Satish Jindel, president of ShipMatrix, a software provider that tracks on-time delivery data, said the strike will have a minor impact and is similar to when an ice storm hits a region of the country.
“They will have the ability to ship product from other locations. They won’t be shutdown. Some packages that might have taken one day to be delivered will now take two. Some that might have taken two days will take three. But it won’t be that many,” Jindel said.
The difference between an ice storm and a strike, however, Jindel said, is that an ice storm ends. The feelings from a strike could linger.
In the first nine months of 2024, Amazon reported a net income of $39.2 billion, which is more than double for the same period in 2023. So far in 2024, Amazon’s net income has been $450.2 billion. The 2024 revenue makes Amazon the second largest private company in the world after Walmart.
“It’s no longer going to be packages over people, profit over people. It’s people over packages, people over profits,” Skokie driver Ash’shura Brooks said.
The strike of Amazon workers follows a labor striking trend in the last few years in the U.S., including Hollywood writers, Boeing machinists, employees at the Big Three automakers, port workers on the East Coast and Gulf Coast, and Kaiser Permanente employees.
Brooks and Cianciotto said they are Amazon employees, although they are employed by a third-party contractor. Brooks said Amazon‘s claim is “heartbreaking… for Amazon to tell us we’re not Amazon drivers, when we wear Amazon vests and deliver in Amazon vans.”
Cianciotto said third party contractors is just a way for Amazon not to take responsibility to negotiate.
“These third-party contractors don’t exist without Amazon,” he said.
Teamsters reported Friday that the strike had expanded to 199 facilities across the country, but that work stoppage by drivers was not part of the strike.
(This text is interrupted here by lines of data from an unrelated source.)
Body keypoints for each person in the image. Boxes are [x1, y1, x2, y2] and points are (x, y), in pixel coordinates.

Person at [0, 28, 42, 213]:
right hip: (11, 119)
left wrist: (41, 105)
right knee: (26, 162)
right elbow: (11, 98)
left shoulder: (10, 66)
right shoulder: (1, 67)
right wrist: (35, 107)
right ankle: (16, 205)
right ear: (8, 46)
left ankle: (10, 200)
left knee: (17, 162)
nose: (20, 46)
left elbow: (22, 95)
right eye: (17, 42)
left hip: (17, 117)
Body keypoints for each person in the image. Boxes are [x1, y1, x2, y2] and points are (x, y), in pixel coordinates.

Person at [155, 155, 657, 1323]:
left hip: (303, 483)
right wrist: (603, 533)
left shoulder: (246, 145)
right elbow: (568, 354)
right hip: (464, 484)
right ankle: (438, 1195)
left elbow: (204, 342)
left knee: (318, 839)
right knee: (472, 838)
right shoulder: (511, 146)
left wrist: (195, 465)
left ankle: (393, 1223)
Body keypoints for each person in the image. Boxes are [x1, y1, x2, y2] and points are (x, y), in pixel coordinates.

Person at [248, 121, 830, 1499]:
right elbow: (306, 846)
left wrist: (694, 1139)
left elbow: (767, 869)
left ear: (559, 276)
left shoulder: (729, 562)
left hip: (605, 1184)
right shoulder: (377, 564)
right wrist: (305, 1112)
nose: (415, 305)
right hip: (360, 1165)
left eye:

“What you see here are almost entirely outsiders – not Amazon employees or partners – and the suggestion otherwise is just another lie from the Teamsters. The truth is that they were unable to get enough support from our employees and partners and have brought in outsiders to come and harass and intimidate our team, which is inappropriate and dangerous. We appreciate all our team’s great work to serve their customers and communities, and are continuing to focus on getting customers their holiday orders,” Amazon spokesperson Eileen Hand said.